Clinical meaning
Bile duct injury (BDI) is the most feared complication of cholecystectomy, occurring in 0.3-0.7% of laparoscopic procedures compared to 0.1-0.2% in open surgery. The Strasberg classification system categorizes BDI by anatomic severity: Type A involves bile leak from the cystic duct stump or minor hepatic duct (a duct of Luschka); Type B is occlusion of an aberrant right hepatic duct; Type C is transection of an aberrant duct without ligation; Type D is a lateral injury to an extrahepatic duct; and Type E encompasses injuries to the main hepatic duct (subdivided E1-E5 by the Bismuth classification based on level of stricture relative to the hepatic duct confluence). Type A injuries are the most common and generally manageable with percutaneous or endoscopic drainage plus biliary stenting. Type E injuries carry the worst prognosis and frequently require hepaticojejunostomy (Roux-en-Y reconstruction).

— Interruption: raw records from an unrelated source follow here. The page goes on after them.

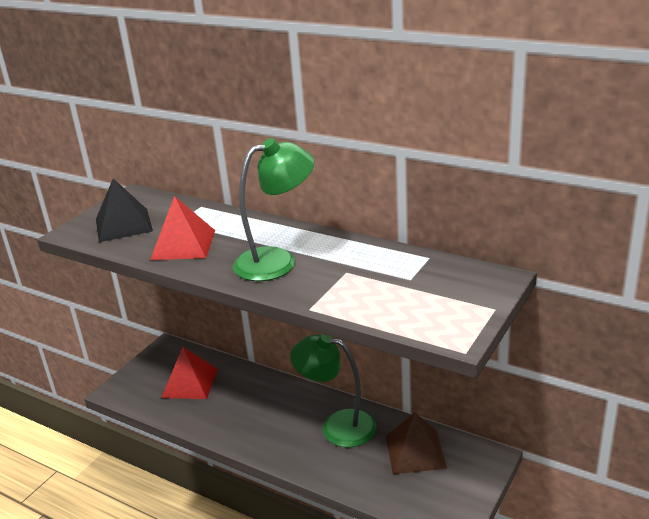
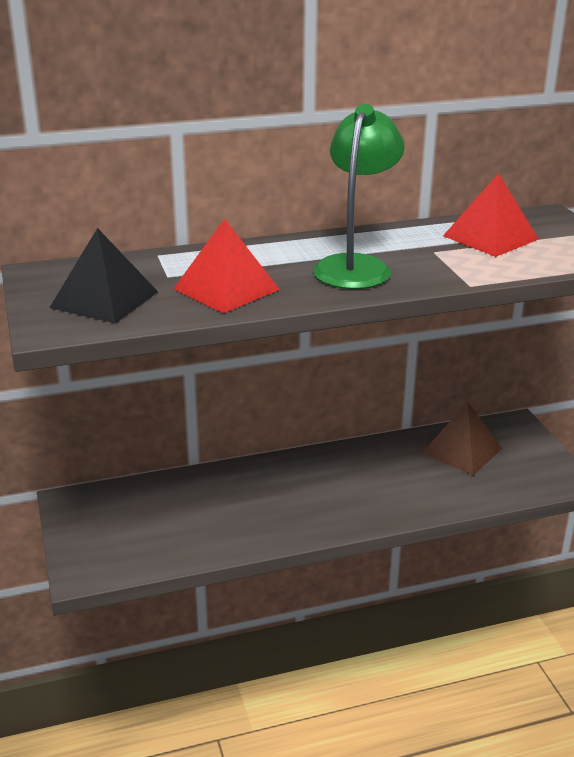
camera: 50 degrees left, 0 degrees up
red pyramid [161,347,218,399] -> red pyramid moved to [443,173,539,257]
green lamp [290,334,377,447] -> none

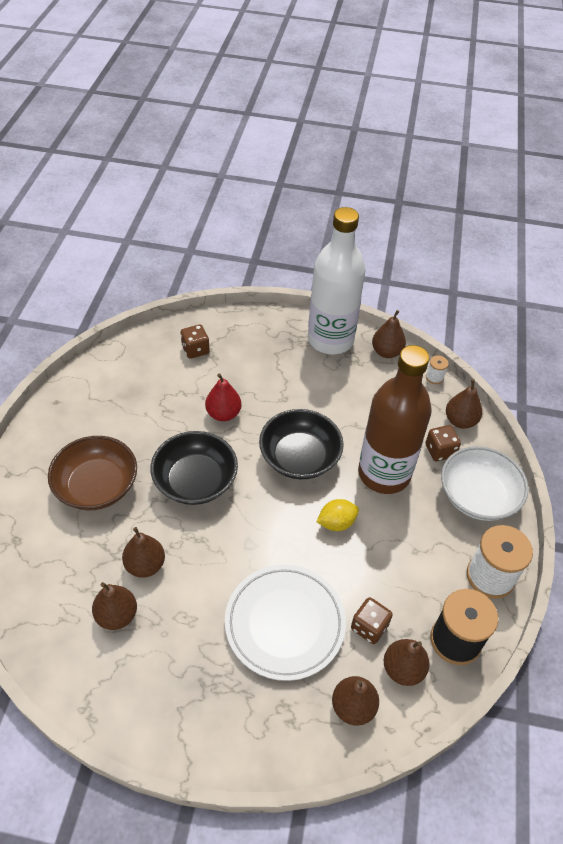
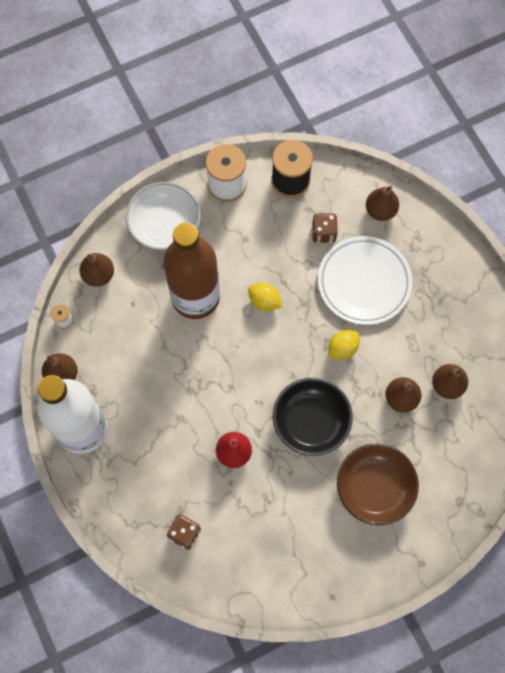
camera: 125 degrees left, 20 degrees up
black bowl [259,409,344,479] -> none
brown pear [384,639,430,686] -> none
brown dice [425,425,461,461] -> none
none -> yellow lemon [328,330,360,360]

Postcholecystectomy syndrome (PCS) occurs in 10-40% of patients and encompasses a heterogeneous group of symptoms persisting or developing after cholecystectomy. Biliary causes include retained common bile duct (CBD) stones, bile duct stricture, cystic duct remnant syndrome, and sphincter of Oddi dysfunction (SOD). Non-biliary causes include peptic ulcer disease, IBS, chronic pancreatitis, and gastroesophageal reflux. SOD is classified by the Milwaukee classification into three types based on the presence of biliary pain, elevated liver enzymes, dilated CBD, and delayed drainage on hepatobiliary scintigraphy.
Bile acid malabsorption (BAM) occurs because the gallbladder normally concentrates bile acids during fasting and releases them postprandially. Without the gallbladder reservoir, bile acids enter the duodenum continuously in a dilute stream, and excess bile acids reaching the colon cause secretory diarrhea by stimulating chloride and water secretion. BAM affects up to 20% of postcholecystectomy patients and responds to bile acid sequestrant therapy (cholestyramine).